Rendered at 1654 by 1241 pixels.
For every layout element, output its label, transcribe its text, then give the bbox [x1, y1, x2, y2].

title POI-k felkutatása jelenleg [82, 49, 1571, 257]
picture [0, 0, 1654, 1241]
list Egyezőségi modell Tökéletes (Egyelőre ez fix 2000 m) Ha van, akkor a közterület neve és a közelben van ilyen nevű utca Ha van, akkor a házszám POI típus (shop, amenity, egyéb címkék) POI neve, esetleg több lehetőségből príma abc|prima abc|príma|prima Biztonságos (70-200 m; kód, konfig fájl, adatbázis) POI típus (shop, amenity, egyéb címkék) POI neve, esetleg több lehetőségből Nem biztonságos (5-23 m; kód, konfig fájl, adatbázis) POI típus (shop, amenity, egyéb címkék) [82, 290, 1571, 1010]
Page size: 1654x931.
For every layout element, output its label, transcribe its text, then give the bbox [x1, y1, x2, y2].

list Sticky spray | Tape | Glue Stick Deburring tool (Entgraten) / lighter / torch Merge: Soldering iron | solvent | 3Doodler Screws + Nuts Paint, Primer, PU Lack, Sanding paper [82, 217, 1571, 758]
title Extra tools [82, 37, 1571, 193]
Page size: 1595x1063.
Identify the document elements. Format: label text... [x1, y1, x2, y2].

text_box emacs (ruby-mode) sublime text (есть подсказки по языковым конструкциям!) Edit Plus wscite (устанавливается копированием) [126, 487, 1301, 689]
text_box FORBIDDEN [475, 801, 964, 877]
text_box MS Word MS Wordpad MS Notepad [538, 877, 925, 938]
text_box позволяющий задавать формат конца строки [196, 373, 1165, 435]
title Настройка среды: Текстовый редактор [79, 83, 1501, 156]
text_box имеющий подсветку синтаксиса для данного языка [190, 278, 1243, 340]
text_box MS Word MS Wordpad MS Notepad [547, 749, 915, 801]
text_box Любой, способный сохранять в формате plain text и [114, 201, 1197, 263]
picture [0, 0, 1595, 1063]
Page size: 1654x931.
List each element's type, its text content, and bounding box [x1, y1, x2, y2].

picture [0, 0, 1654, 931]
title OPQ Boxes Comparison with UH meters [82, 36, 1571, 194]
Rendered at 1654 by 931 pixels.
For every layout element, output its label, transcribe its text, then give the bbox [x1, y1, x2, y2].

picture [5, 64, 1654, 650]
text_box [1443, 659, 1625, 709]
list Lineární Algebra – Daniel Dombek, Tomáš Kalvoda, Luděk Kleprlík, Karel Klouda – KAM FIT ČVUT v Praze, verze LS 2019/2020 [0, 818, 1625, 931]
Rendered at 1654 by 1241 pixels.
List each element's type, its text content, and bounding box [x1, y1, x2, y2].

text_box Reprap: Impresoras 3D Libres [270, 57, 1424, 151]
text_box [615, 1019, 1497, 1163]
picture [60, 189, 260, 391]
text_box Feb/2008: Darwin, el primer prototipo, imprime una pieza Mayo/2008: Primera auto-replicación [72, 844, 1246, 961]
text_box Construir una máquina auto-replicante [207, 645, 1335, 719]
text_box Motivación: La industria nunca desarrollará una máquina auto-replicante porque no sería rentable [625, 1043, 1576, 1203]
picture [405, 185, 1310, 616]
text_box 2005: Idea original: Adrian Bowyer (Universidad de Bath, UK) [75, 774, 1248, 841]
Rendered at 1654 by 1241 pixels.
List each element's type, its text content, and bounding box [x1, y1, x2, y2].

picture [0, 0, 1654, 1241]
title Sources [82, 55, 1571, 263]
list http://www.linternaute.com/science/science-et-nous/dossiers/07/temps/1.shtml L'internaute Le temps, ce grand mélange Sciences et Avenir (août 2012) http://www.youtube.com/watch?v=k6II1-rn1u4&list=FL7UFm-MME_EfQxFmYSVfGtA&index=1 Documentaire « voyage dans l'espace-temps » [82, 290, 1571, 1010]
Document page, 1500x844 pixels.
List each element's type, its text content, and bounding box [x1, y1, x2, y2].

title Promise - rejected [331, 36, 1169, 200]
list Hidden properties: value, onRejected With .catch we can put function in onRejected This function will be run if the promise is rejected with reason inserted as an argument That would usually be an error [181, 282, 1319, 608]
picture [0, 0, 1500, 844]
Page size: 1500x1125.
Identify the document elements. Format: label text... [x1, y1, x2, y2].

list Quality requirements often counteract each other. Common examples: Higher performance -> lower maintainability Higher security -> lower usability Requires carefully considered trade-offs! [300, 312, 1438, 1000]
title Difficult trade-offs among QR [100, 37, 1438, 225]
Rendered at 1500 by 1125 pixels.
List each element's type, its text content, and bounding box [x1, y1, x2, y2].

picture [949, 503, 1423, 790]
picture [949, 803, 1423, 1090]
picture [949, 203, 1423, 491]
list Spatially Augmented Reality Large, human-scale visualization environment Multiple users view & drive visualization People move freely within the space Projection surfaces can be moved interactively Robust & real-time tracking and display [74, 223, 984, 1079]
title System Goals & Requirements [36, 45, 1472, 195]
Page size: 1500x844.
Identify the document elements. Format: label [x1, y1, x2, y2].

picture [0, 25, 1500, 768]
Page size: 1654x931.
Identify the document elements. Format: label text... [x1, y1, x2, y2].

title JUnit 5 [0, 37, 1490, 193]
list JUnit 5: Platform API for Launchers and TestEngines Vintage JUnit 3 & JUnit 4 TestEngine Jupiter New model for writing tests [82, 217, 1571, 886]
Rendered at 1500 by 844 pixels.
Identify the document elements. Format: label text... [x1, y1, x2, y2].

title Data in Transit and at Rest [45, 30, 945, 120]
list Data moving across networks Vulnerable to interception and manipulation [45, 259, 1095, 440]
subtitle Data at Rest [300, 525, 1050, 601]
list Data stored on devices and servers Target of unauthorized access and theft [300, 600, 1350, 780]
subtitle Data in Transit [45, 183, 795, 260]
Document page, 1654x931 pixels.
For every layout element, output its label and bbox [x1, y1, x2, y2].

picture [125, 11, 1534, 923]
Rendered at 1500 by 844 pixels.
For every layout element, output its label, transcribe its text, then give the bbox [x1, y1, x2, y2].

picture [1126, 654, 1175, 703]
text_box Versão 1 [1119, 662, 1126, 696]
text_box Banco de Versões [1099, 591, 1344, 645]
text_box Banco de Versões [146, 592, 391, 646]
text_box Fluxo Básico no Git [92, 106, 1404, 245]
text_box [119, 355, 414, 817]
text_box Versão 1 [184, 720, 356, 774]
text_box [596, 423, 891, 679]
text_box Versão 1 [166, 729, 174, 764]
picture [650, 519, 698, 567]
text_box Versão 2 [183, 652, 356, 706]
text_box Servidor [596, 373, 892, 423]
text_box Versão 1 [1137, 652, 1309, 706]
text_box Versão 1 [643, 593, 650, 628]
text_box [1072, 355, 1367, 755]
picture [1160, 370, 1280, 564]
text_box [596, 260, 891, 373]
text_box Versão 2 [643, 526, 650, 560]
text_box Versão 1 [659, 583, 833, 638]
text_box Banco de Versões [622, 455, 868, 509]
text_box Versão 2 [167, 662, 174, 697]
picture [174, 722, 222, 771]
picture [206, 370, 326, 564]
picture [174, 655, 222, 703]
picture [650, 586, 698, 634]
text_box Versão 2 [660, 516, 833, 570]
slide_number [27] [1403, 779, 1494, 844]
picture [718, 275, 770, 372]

——————

Copy out everything in the records above, from the line containing "Page size: 1595x1063." down to the line containing "title OPQ Boxes", with both of those lines included.

Page size: 1595x1063.
Identify the document elements. Format: label text... [x1, y1, x2, y2].

text_box emacs (ruby-mode) sublime text (есть подсказки по языковым конструкциям!) Edit Plus wscite (устанавливается копированием) [126, 487, 1301, 689]
text_box FORBIDDEN [475, 801, 964, 877]
text_box MS Word MS Wordpad MS Notepad [538, 877, 925, 938]
text_box позволяющий задавать формат конца строки [196, 373, 1165, 435]
title Настройка среды: Текстовый редактор [79, 83, 1501, 156]
text_box имеющий подсветку синтаксиса для данного языка [190, 278, 1243, 340]
text_box MS Word MS Wordpad MS Notepad [547, 749, 915, 801]
text_box Любой, способный сохранять в формате plain text и [114, 201, 1197, 263]
picture [0, 0, 1595, 1063]
Page size: 1654x931.
List each element's type, its text content, and bounding box [x1, y1, x2, y2].

picture [0, 0, 1654, 931]
title OPQ Boxes Comparison with UH meters [82, 36, 1571, 194]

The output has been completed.